English
The functorHomEquiv respects composition: the image of a composite f ≫ g is obtained by composing the images of f and g via the tensor product and the enriched composition, up to the left unitor.
Русский
Функторактивная биекция сохраняет композицию: образ композиции f ∘ g получаем как композицию образов f и g через тензор и обогащённую композицию, с учётом левого унитора.
LaTeX
$$$\mathrm{functorHomEquiv}(V)(f \circ g) = (\lambda_{(\mathbf{1}_{J\to V})})^{-1} \circ (\mathrm{functorHomEquiv}(V)f \otimes \mathrm{functorHomEquiv}(V)g) \circ \mathrm{functorEnrichedComp}(V,F_1,F_2,F_3).$$$
Lean4
theorem functorHomEquiv_comp [HasFunctorEnrichedHom V F₁ F₂] [HasEnrichedHom V F₁ F₂] [HasFunctorEnrichedHom V F₂ F₃]

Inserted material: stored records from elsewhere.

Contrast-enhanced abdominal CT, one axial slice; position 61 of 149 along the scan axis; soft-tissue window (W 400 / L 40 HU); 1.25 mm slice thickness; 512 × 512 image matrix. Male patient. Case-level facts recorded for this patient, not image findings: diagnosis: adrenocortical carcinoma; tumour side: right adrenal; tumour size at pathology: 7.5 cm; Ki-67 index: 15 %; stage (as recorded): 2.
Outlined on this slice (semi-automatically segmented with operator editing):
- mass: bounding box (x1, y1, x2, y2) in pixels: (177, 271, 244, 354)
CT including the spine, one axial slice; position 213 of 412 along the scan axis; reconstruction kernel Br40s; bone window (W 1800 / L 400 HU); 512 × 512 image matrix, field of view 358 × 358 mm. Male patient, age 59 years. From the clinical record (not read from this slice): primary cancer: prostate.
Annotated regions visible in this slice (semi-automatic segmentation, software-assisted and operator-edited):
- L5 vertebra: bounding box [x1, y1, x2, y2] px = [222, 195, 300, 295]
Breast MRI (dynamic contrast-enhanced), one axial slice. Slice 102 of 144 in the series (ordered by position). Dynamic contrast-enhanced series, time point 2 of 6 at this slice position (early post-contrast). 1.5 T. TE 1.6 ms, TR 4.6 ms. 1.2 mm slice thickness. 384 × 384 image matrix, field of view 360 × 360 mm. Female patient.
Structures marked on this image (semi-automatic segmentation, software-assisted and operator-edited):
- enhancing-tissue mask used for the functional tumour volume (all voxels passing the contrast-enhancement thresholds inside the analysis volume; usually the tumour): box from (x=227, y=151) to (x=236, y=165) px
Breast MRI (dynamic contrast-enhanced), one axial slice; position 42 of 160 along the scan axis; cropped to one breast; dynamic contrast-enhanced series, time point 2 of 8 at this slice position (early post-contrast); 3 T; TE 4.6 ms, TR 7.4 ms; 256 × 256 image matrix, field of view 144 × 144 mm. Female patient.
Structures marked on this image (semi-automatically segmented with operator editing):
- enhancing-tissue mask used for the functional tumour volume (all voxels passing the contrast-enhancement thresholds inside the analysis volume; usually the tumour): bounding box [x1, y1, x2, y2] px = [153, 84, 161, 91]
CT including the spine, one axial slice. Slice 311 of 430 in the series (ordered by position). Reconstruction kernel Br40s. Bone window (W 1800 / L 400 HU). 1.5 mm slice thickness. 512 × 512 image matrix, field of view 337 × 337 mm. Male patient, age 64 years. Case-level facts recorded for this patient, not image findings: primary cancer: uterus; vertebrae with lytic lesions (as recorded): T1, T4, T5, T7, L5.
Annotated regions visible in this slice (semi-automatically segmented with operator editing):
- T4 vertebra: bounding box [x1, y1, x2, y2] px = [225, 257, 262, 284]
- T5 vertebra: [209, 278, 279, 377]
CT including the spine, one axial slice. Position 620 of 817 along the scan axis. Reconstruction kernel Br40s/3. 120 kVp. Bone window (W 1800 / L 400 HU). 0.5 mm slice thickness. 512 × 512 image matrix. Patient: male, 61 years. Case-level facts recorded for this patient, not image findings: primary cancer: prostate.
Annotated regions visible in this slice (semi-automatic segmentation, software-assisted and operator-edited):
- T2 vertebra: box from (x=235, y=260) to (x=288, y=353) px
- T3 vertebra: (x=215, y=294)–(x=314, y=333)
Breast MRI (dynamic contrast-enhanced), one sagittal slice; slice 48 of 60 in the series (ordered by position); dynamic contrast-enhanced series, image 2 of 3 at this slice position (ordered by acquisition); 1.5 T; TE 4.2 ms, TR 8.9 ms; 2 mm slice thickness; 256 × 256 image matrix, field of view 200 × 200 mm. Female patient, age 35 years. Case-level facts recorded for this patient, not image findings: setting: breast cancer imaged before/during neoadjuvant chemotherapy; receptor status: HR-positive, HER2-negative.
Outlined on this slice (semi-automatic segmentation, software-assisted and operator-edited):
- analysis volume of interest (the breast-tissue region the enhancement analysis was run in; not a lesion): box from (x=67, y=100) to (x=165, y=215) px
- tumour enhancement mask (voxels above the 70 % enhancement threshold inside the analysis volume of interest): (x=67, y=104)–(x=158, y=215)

[HasEnrichedHom V F₂ F₃] [HasFunctorEnrichedHom V F₁ F₃] [HasEnrichedHom V F₁ F₃] (f : F₁ ⟶ F₂) (g : F₂ ⟶ F₃) :
(functorHomEquiv V) (f ≫ g) =
(λ_ (𝟙_ (J ⥤ V))).inv ≫ ((functorHomEquiv V) f ⊗ₘ (functorHomEquiv V) g) ≫ functorEnrichedComp V F₁ F₂ F₃ :=
by
ext j
dsimp
ext k
rw [homEquiv_comp, assoc, assoc, assoc, assoc, assoc, end_.lift_π, enrichedComp_π]
simp [tensorHom_comp_tensorHom_assoc]